Ce dernier souligne également que le secteur du brandy avait fourni des preuves montrant que les conditions d’ouverture d’une enquête n’étaient pas remplies, et a défini le secteur comme une « victime collatérale » de conflits commerciaux plus vastes.
« Les mérites de cette enquête sont discutables », a déclaré Olof Gill, porte-parole de la Commission européenne pour le commerce et l’agriculture, dans un communiqué. L’exécutif européen « n’hésitera pas à prendre toutes les mesures nécessaires pour défendre les exportateurs de l’UE », a-t-il ajouté.
Le Bureau national interprofessionnel du cognac, qui défend les intérêts des producteurs français, insiste pour sa part sur le fait que la procédure n’est pas terminée et que des taxes additionnelles, pouvant s’élever en moyenne à 34,8%, peuvent toujours être imposées.

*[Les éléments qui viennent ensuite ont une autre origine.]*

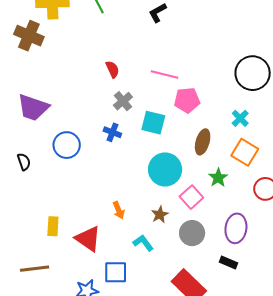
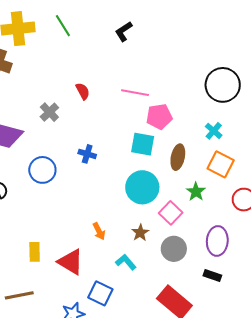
gray cross: (123, 101) -> (49, 112), moved
cyan square: (153, 123) -> (143, 144), moved
blue square: (116, 272) -> (100, 293), turned 30

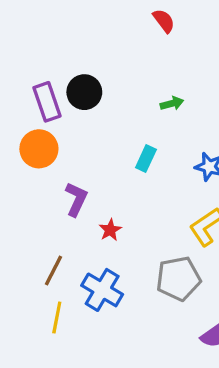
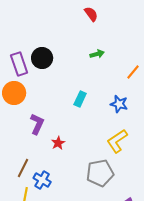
green arrow: (172, 103) -> (97, 54), moved
blue cross: (102, 290) -> (42, 180), moved, size x0.7

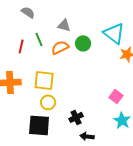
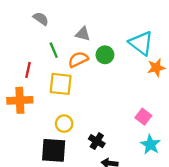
red line: (21, 46) -> (28, 70), moved
yellow square: (44, 80) -> (61, 84), moved
black cross: (76, 117) -> (97, 141), turned -32

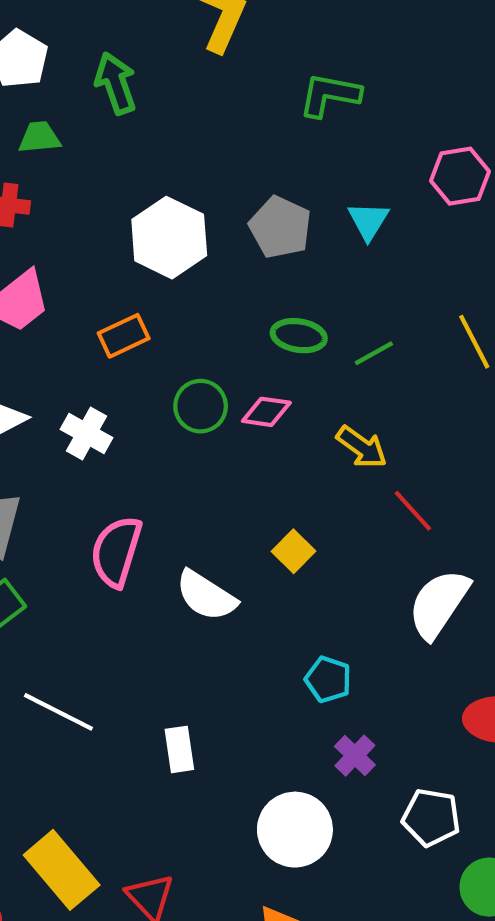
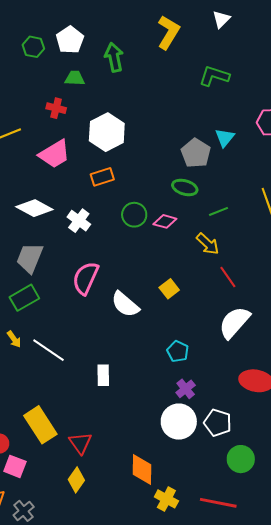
gray pentagon: (280, 227) -> (196, 153), moved
white hexagon: (169, 238) -> (107, 132), moved
green line: (374, 353) -> (219, 211), moved
white circle: (295, 830) -> (179, 422), moved

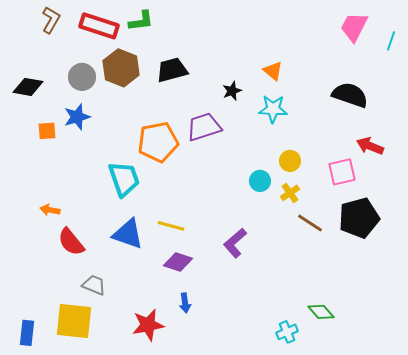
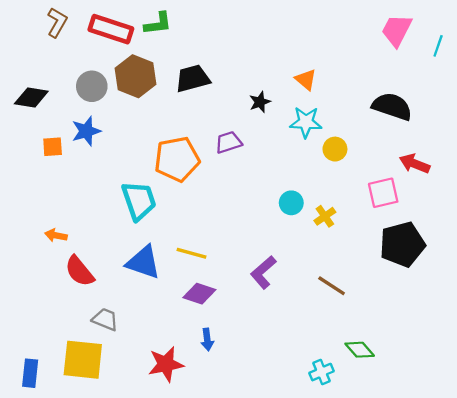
purple trapezoid: (204, 127) -> (228, 142), size x0.7
yellow circle: (290, 161) -> (335, 149), moved
brown line: (310, 223) -> (332, 286), moved

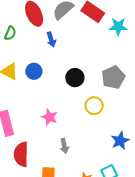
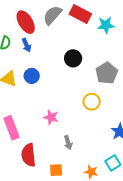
blue arrow: (51, 40) -> (27, 45), moved
black circle: (75, 78) -> (73, 58), moved

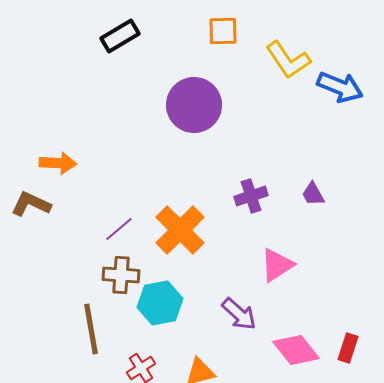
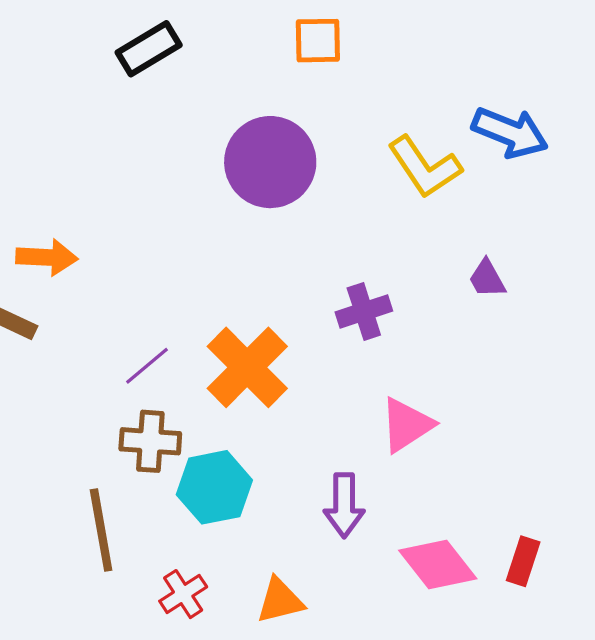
yellow L-shape: (288, 60) -> (425, 167), moved
purple trapezoid: (313, 194) -> (487, 279), moved
purple arrow: (239, 314) -> (344, 505), turned 48

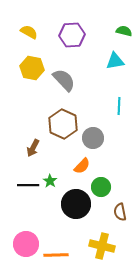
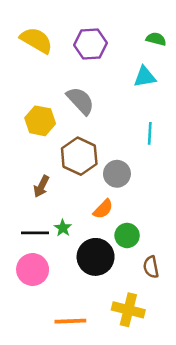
yellow semicircle: (29, 32) -> (36, 40), size x1.5
yellow hexagon: (32, 68) -> (40, 121), moved
pink circle: (26, 244) -> (33, 269), moved

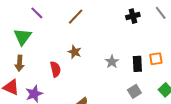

« S’ils étaient appliqués, de tels droits affecteraient lourdement les exportations de cognac vers la Chine, un marché qui représente à lui seul 25% de nos exportations », écrit l’organisation dans un message transmis à l’AFP en regrettant que le secteur devienne «la victime collatérale d’un conflit qui la dépasse ».

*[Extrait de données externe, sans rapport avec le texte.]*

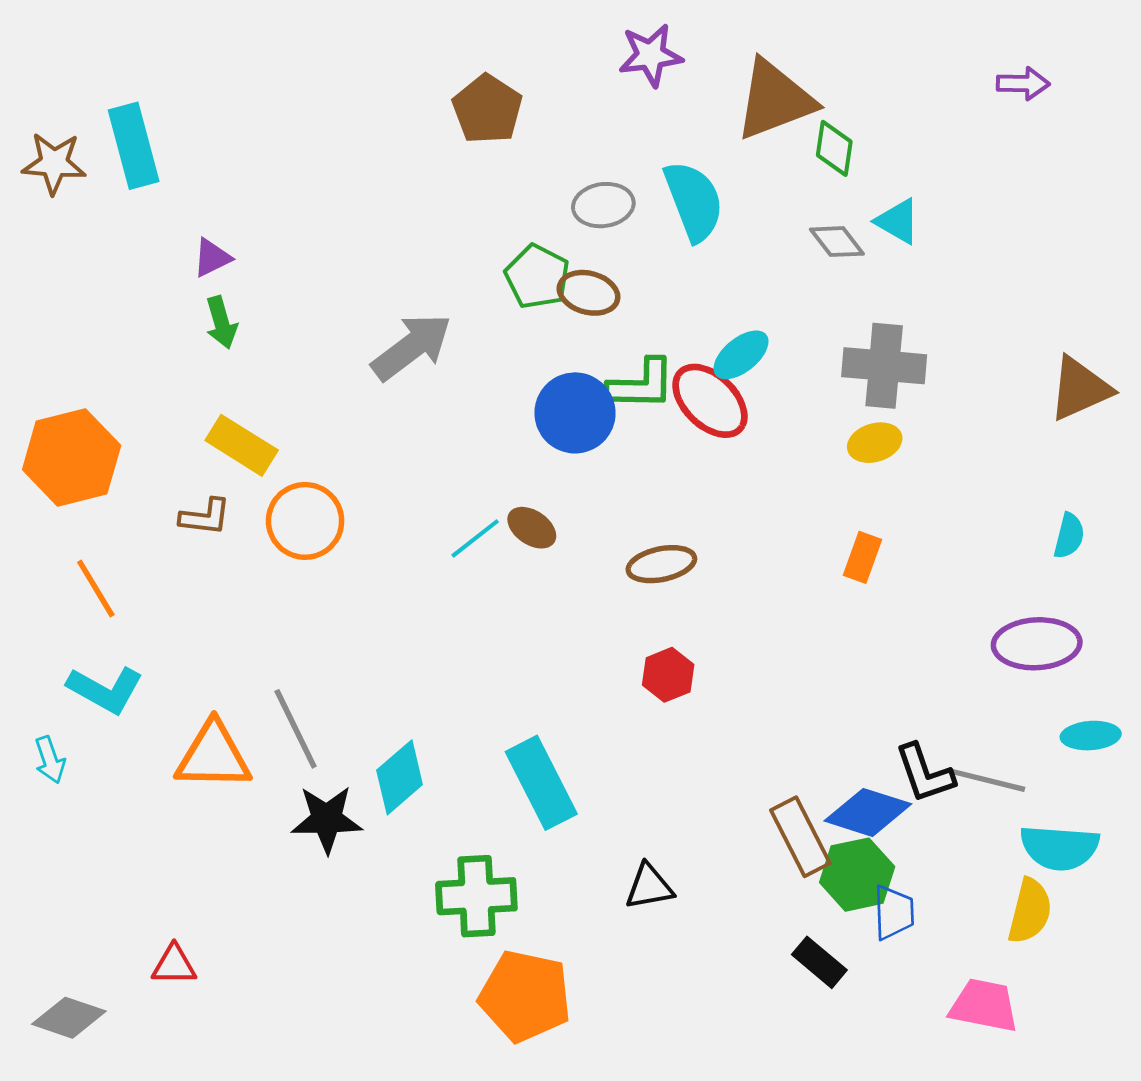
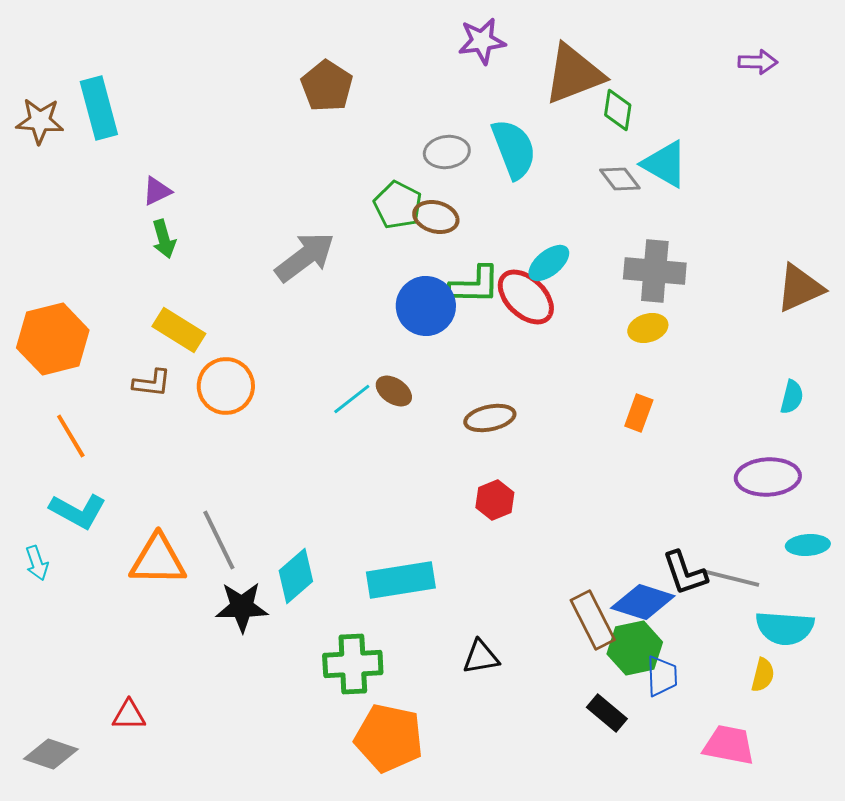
brown pentagon: (487, 109) -> (327, 86), moved
cyan triangle: (898, 221) -> (665, 164), size x1.4
cyan rectangle: (541, 783) -> (401, 580), turned -72
yellow semicircle: (1030, 911) -> (763, 675), size x0.7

Elle appelle la France et l’UE à négocier « immédiatement en vue d’une non-application et d’un abandon de ces droits » de douane.

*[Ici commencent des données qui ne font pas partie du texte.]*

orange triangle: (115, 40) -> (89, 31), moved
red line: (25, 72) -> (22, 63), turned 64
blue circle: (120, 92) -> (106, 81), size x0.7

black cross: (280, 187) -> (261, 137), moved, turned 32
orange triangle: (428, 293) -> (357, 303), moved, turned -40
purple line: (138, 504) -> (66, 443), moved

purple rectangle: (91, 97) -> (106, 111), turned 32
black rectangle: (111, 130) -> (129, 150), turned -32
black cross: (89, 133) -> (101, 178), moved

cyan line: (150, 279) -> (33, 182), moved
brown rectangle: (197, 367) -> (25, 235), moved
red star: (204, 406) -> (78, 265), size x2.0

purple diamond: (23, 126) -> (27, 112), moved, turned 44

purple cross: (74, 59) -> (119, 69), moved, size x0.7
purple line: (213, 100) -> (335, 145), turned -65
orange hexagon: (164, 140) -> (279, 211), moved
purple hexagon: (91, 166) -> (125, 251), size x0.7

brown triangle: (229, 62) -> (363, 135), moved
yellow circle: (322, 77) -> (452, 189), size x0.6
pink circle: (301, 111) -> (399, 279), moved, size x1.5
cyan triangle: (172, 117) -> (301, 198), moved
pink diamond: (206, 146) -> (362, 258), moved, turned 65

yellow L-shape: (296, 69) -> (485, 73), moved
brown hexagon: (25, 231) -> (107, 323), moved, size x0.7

L’agriculture, victime collatérale ?
Cette décision fait suite à deux récentes enquêtes antidumping lancées par la Chine sur certaines exportations européennes, notamment sur les produits laitiers la semaine dernière et sur la viande de porc au mois de juin. Ces enquêtes visent les subventions accordées dans le cadre de la Politique agricole commune (PAC) de l’UE, que la Chine a qualifiées d’« injustes ».
Toutefois, des experts ont confié à Euractiv qu’il était peu probable que les menaces de rétorsion de la Chine sur les produits agricoles de l’UE dégénèrent en un conflit commercial plus large.
Par ailleurs, la Commission a confirmé qu’elle imposerait des droits de douane préliminaires sur les véhicules électriques fabriqués en Chine, mais avec de légères réductions par rapport aux propositions initiales.
Les associations agricoles de l’UE ont exprimé à plusieurs reprises leur regret d’être au cœur des tensions commerciales avec la Chine, qu’elles attribuent à des différends sans rapport avec l’agriculture.
« Nos producteurs laitiers et nos coopératives agricoles produisent et exportent dans le plein respect des règles de l’UE et de l’OMC, mais une fois de plus, nos exportations performantes sont la cible d’autres différends », a écrit la COPA-COGECA, la coalition des associations agricoles de l’UE, sur X.
« Outre les volumes commerciaux susceptibles d’être affectés par cette enquête, le plus inquiétant est la remise en cause de la Politique agricole commune de l’UE », ajoute le syndicat.